### PASSAGE TO READ

How Can I Delete Duplicate Files

wmichaelb · Sep 26, 2017

I'm running Ghost BSD 11.1, which is a FreeBSD distro, in my case running the MATE desktop. I have a Music folder with over 1900 mp3 files, the bulk of which have duplicates. Because they were accumulated from various machines, the filenames for identical songs differ; many times they have the same filename except for a two digit number followed by a space in the front, e.g., 13 songname.mp3. In other cases, the filename has the full song name, but no number, just songname.mp3. In yet other cases, the filename may or may not have the number, and will also show only a part of the entire song title, as in song.mp3. I would like to be able to eliminate all the duplicates and keep the album directories. I have rudimentary CLI skills, but I'm not afraid to try things. I have tried to research this, but not successfully. Does someone have a suggestion on a FISH script that would identify and eliminate all but one copy of a song file? Thanks so much in advance.

aragats · Sep 26, 2017

Here is a simple sequence of commands you can use in a terminal:

Code:

$ cd <music directory>
$ find . -name "*mp3" -exec md5 {} \; > /tmp/songs.txt
$ sort -k 4 -u /tmp/songs.txt > /tmp/filtered.txt

So, you navigate to your music directory and find all music files. You may want to adjust the -name pattern or use -iname in case you may have MP3 extension. On each music file you calculate md5 checksum and store the output in /tmp/songs.txt. So identical files must have the same md5 sum. Then you sort that file by the 4th field (switch -k 4), i.e. by the actual checksum. There is another switch -u which lets the output to have only one of identical (by 4th field) lines, thus you'll have unique music files list in /tmp/filtered.txt.
If you want to see the difference i.e. which lines have been filtered out, you can run a couple of more commands:

Code:

$ sort -k 4 /tmp/songs.txt > /tmp/unfiltered.txt
$ diff /tmp/unfiltered.txt /tmp/filtered.txt

Now you'll have another list without -u switch to compare.

ralphbsz · Sep 26, 2017

There is a fly in the ointment: mp3 files are frequently modified without actually changing the music. For example, the MacOS iTunes player used to be in the habit of updating the ID3 tags whenever the file was being played (to show how often it was played, what rating the user had given it, and so on). Don't know whether it still does that. Or humans like to adjust the ID3 tags, so the music files sort nicely in their music players, or to add album artwork. All these minor changes will cause the md3 checksum that aragats proposed above to come out different.

### WORK INSTRUCTION 1
Return each line in the entries below that contains the string "newsletter", matching case exactly.

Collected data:

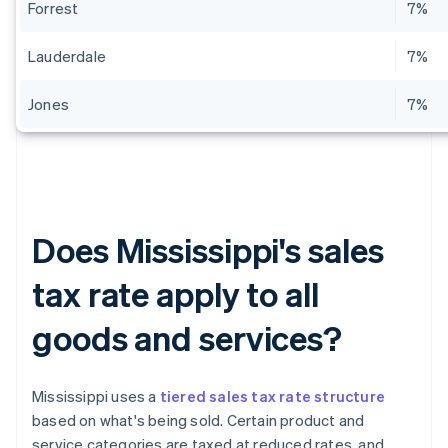
Forrest
7%
Lauderdale
7%
Jones
7%
Does Mississippi's sales
tax rate apply to all
goods and services?
Mississippi uses a
tiered sales tax rate structure
based on what's being sold. Certain product and
service categories are taxed at reduced rates, and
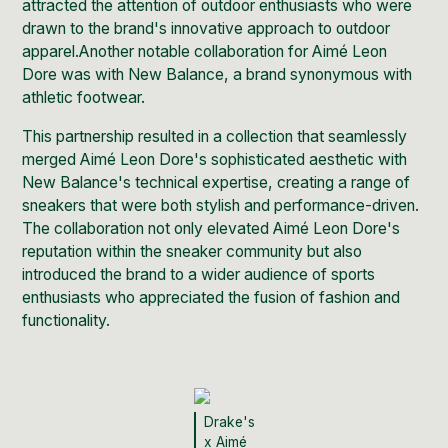
attracted the attention of outdoor enthusiasts who were
drawn to the brand's innovative approach to outdoor
apparel.Another notable collaboration for
Aimé Leon
Dore was with New Balance,
a brand synonymous with
athletic footwear.
This partnership resulted in a collection that seamlessly
merged
Aimé Leon Dore's sophisticated aesthetic with
New Balance's
technical expertise, creating a range of
sneakers that were both stylish and performance-driven.
The collaboration not only elevated Aimé Leon Dore's
reputation within the sneaker community but also
introduced the brand to a wider audience of sports
enthusiasts who appreciated the fusion of fashion and
functionality.
Drake's
x Aimé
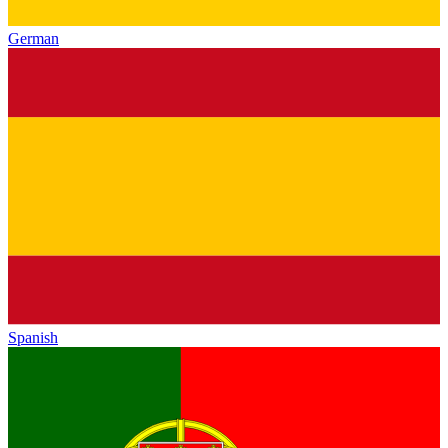
German
Spanish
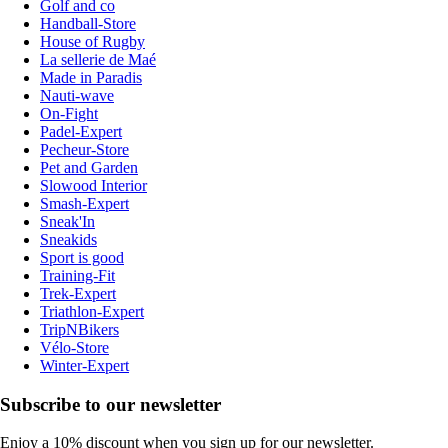
Golf and co
Handball-Store
House of Rugby
La sellerie de Maé
Made in Paradis
Nauti-wave
On-Fight
Padel-Expert
Pecheur-Store
Pet and Garden
Slowood Interior
Smash-Expert
Sneak'In
Sneakids
Sport is good
Training-Fit
Trek-Expert
Triathlon-Expert
TripNBikers
Vélo-Store
Winter-Expert
Subscribe to our newsletter
Enjoy a 10% discount when you sign up for our newsletter.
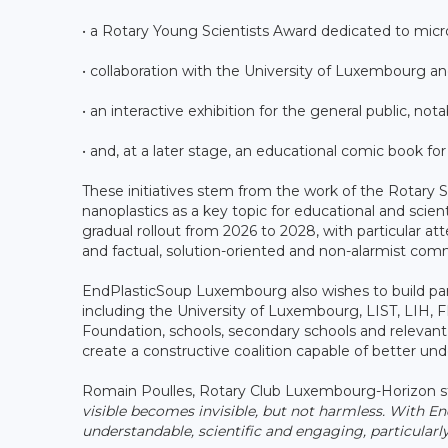
• a Rotary Young Scientists Award dedicated to micro
• collaboration with the University of Luxembourg 
• an interactive exhibition for the general public, no
• and, at a later stage, an educational comic book for
These initiatives stem from the work of the Rotary S
nanoplastics as a key topic for educational and sci
gradual rollout from 2026 to 2028, with particular at
and factual, solution-oriented and non-alarmist com
EndPlasticSoup Luxembourg also wishes to build part
including the University of Luxembourg, LIST, LIH,
Foundation, schools, secondary schools and relevant i
create a constructive coalition capable of better un
Romain Poulles, Rotary Club Luxembourg-Horizon s
visible becomes invisible, but not harmless. With 
understandable, scientific and engaging, particularl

### WORK INSTRUCTION 2
In the forum thread on deleting duplicate files, how many mp3 files does the first post say the Music folder holds?

### OUTPUT 1
Subscribe to our newsletter
Enjoy a 10% discount when you sign up for our newsletter.

### OUTPUT 2
Over 1900 mp3 files.